Now, nearly twenty-five years later, the key to Planview’s continued success? Rewiring the entire company.
“The first thing I did when I arrived here was establishing the idea of value streams. One of the things I learned at Ernst was process without context is death, because you have process with no beginning, no end, and no defined outcomes,” he says. “We built a solution-delivery value stream, a customer service value stream, and a value-based team selling (or go-to-market) value stream. Today, we’re leveraging agile management principles throughout those value streams to become more nimble and be a better journey partner for our customers as they embark on their own transformation journeys.”
Under Gilmore’s leadership, the company grew the total addressable market from $300 million to $8 billion in just two years and increased revenue from $70 million in 2013 to more than $240 million in 2019. Planview expanded its global footprint to over 700 employees serving more than 3,500 customers. He’s also led an executive team that has evolved to become more people centric.
“I believe and subscribe to the concept of servant leadership, and I think about the five tenants of servant leadership: model the way, inspire shared vision, challenge the process, enable others to act, and encourage the heart,” Gilmore explains. “For me, the most important thing we can do is be human-centric in our leadership style, putting people at the center of everything we do—whether that’s our customers, our employees or our shareholders.”
His goal is to enable every person in the company—including his leadership team—to have the ability to lead these five principles and motivate everyone to accomplish more than they ever thought possible.
Gilmore adds that the world of work has changed in recent years due to new management and delivery methodologies, changing demographics, team-centric dynamics, and now a virtual way of doing things.
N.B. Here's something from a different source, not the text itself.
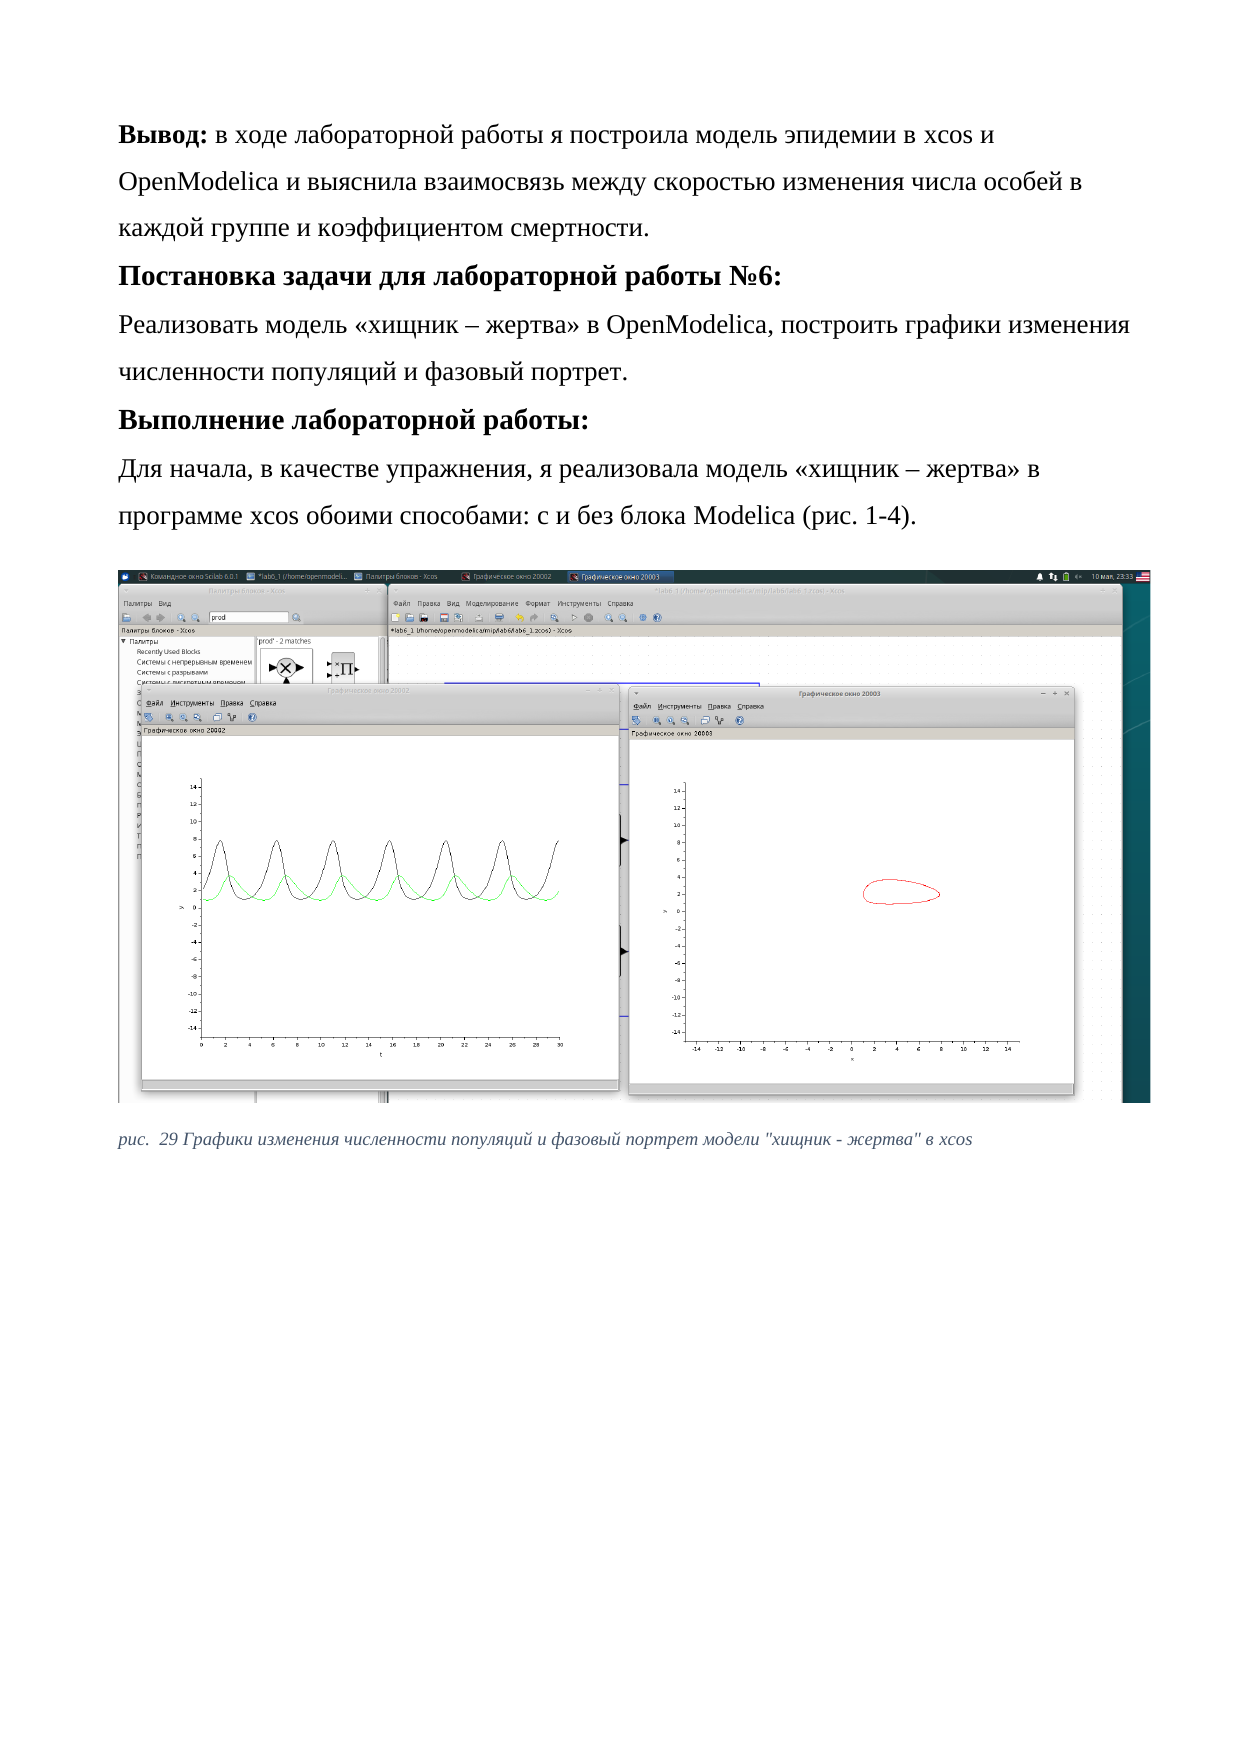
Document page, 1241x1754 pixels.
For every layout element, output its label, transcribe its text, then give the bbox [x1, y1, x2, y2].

During this same period, Planview invested heavily in its products, capabilities, and employees to be the best long-term partner for customers as they transform strategy to delivery.
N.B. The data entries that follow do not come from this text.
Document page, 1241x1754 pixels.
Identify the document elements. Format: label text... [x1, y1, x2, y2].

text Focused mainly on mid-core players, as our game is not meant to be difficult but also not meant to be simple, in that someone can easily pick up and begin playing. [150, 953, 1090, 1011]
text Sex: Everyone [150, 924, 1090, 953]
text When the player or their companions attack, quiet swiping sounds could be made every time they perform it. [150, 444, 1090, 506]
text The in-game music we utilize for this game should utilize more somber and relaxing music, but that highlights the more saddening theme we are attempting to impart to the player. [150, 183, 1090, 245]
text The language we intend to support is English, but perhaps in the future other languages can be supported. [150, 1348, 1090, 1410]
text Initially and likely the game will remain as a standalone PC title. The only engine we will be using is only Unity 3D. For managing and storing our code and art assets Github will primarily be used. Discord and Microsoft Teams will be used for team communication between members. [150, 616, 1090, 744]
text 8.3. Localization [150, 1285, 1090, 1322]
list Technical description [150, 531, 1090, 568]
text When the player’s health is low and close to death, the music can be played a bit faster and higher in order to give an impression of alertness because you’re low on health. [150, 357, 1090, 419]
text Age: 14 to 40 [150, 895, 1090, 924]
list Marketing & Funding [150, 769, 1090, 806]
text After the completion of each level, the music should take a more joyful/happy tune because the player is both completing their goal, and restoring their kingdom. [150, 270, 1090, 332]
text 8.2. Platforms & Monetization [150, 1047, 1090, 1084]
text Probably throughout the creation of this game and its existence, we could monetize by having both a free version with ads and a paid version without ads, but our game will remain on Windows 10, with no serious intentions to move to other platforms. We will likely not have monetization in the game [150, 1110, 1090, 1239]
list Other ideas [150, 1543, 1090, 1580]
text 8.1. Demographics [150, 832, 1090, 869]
“Not only did we shift what we deliver for our customers, but several years ago, we set out to reinvent ourselves and transform into a company that could quickly pivot to fit the evolving needs of the market and our customers,” he explains. “It’s our own agile transformation, where we have transformed and embraced a full rewire of the business, culture, measurement, performance, and our way of working.”
In his role as CEO, he feels it’s his job to set direction and strategy, allocate resources, measure results, and enable people to act.
“The one thing about the CEO chair is you have to embrace ambiguity—there’s no day that looks like the last,” Gilmore notes. “One of the mistakes a strong operational CEO can make is to actually constipate the ability of the organization to scale because others don’t feel like they are enabled to act. I take it very seriously that I need to understand my span of control. I want to set clear direction and make sure we collectively understand the resources we are committing to that strategy.”
“For me, the most important thing we can do is be human-centric in our leadership style, putting people at the center of what we do.”
When the results aren’t what they need to be, that’s when it’s time to go back and transform.
“I believe strongly that bad news doesn’t get better with age. It’s better to deal with facts and truths,” Gilmore says. “My hope is that people will associate Planview with this idea of rewiring strategy to delivery. Without what we do, organizations simply can’t transform in the way that I think they need to.”
The thing he is most proud of with the transformation is that in April 2020, Planview was named a leader in Gartner Research’s Magic Quadrant for Enterprise Agile Planning Tools.
“We’re a company that has been around for thirty years, so our ability to pivot and achieve a leadership position in a critical industry analyst assessment is affirming to me,” he shares.
Reflecting on his career, Gilmore likens it to building a wall.
“Every opportunity was a brick,” he shares. “What I tell my kids and the young people I mentor is to lay the cornerstone and don’t be afraid to lay those bricks.”